Every line of the listing that holds the word "MARGARITA" should be returned.
*** Opening of SUPPLIED DATA ***
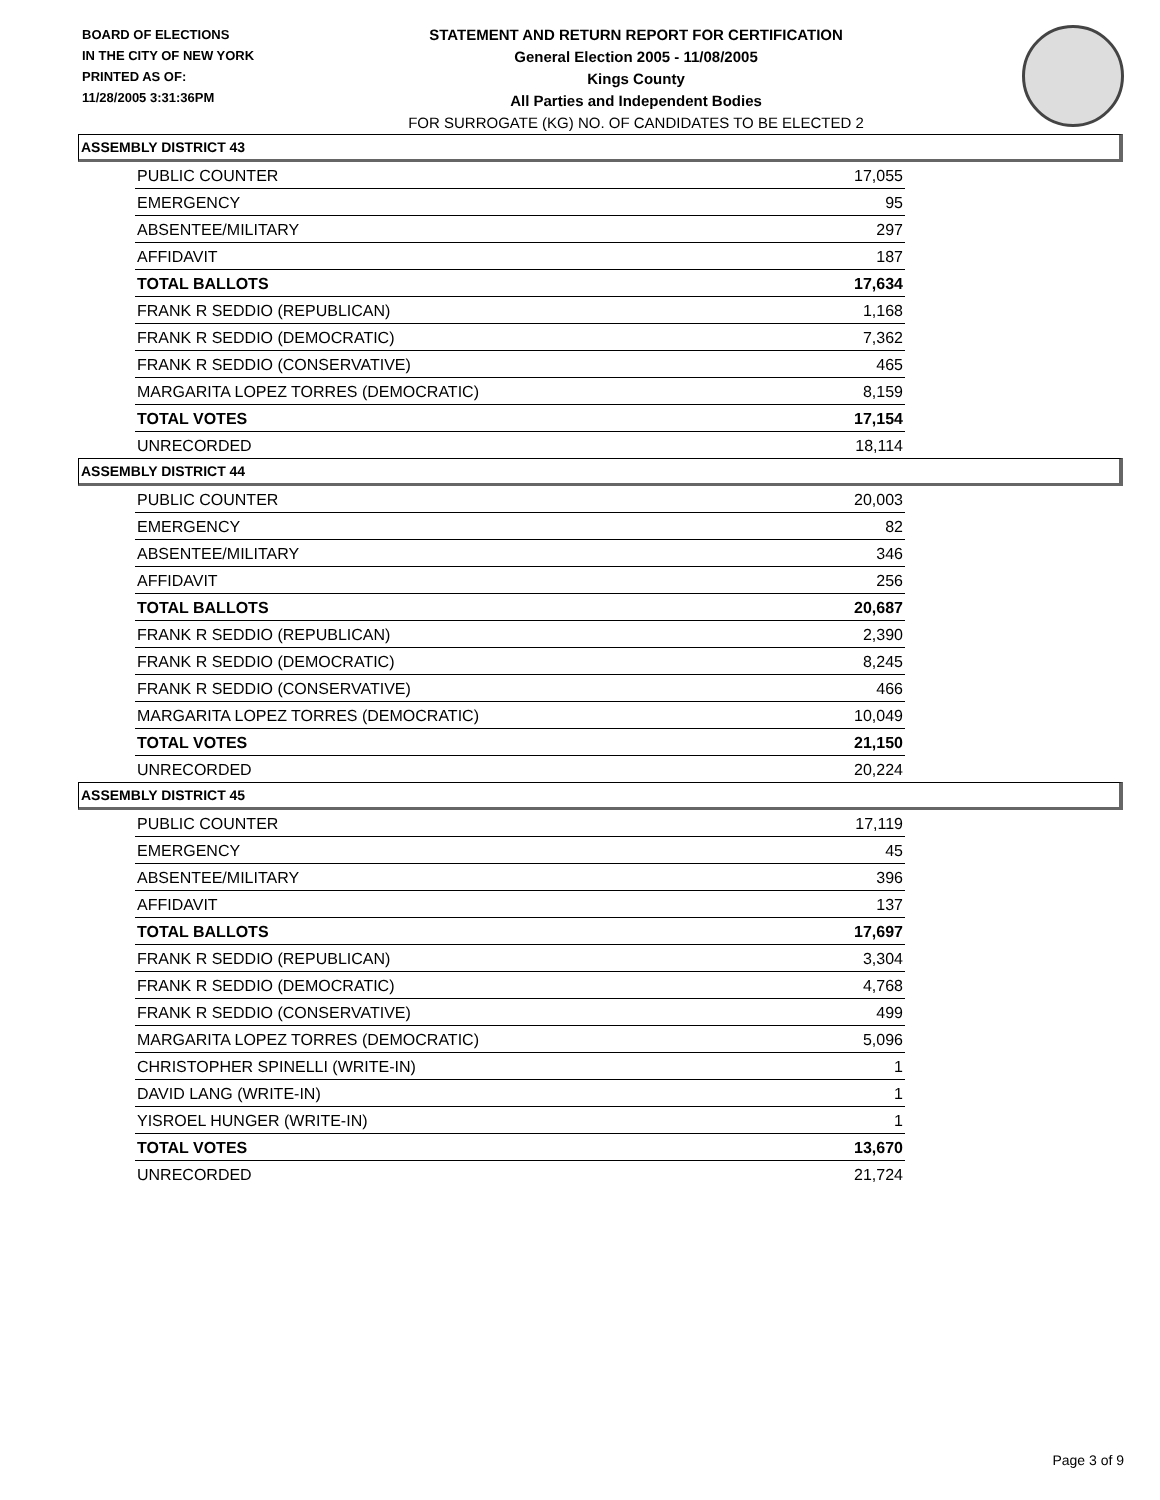BOARD OF ELECTIONS
IN THE CITY OF NEW YORK
PRINTED AS OF:
11/28/2005 3:31:36PM
STATEMENT AND RETURN REPORT FOR CERTIFICATION
General Election 2005 - 11/08/2005
Kings County
All Parties and Independent Bodies
FOR SURROGATE (KG) NO. OF CANDIDATES TO BE ELECTED 2
ASSEMBLY DISTRICT 43
| PUBLIC COUNTER | 17,055 |
| EMERGENCY | 95 |
| ABSENTEE/MILITARY | 297 |
| AFFIDAVIT | 187 |
| TOTAL BALLOTS | 17,634 |
| FRANK R SEDDIO (REPUBLICAN) | 1,168 |
| FRANK R SEDDIO (DEMOCRATIC) | 7,362 |
| FRANK R SEDDIO (CONSERVATIVE) | 465 |
| MARGARITA LOPEZ TORRES (DEMOCRATIC) | 8,159 |
| TOTAL VOTES | 17,154 |
| UNRECORDED | 18,114 |
ASSEMBLY DISTRICT 44
| PUBLIC COUNTER | 20,003 |
| EMERGENCY | 82 |
| ABSENTEE/MILITARY | 346 |
| AFFIDAVIT | 256 |
| TOTAL BALLOTS | 20,687 |
| FRANK R SEDDIO (REPUBLICAN) | 2,390 |
| FRANK R SEDDIO (DEMOCRATIC) | 8,245 |
| FRANK R SEDDIO (CONSERVATIVE) | 466 |
| MARGARITA LOPEZ TORRES (DEMOCRATIC) | 10,049 |
| TOTAL VOTES | 21,150 |
| UNRECORDED | 20,224 |
ASSEMBLY DISTRICT 45
| PUBLIC COUNTER | 17,119 |
| EMERGENCY | 45 |
| ABSENTEE/MILITARY | 396 |
| AFFIDAVIT | 137 |
| TOTAL BALLOTS | 17,697 |
| FRANK R SEDDIO (REPUBLICAN) | 3,304 |
| FRANK R SEDDIO (DEMOCRATIC) | 4,768 |
| FRANK R SEDDIO (CONSERVATIVE) | 499 |
| MARGARITA LOPEZ TORRES (DEMOCRATIC) | 5,096 |
| CHRISTOPHER SPINELLI (WRITE-IN) | 1 |
| DAVID LANG (WRITE-IN) | 1 |
| YISROEL HUNGER (WRITE-IN) | 1 |
| TOTAL VOTES | 13,670 |
| UNRECORDED | 21,724 |
Page 3 of 9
*** Close of SUPPLIED DATA ***
__TASK OUTPUT__:
| MARGARITA LOPEZ TORRES (DEMOCRATIC) | 8,159 |
| MARGARITA LOPEZ TORRES (DEMOCRATIC) | 10,049 |
| MARGARITA LOPEZ TORRES (DEMOCRATIC) | 5,096 |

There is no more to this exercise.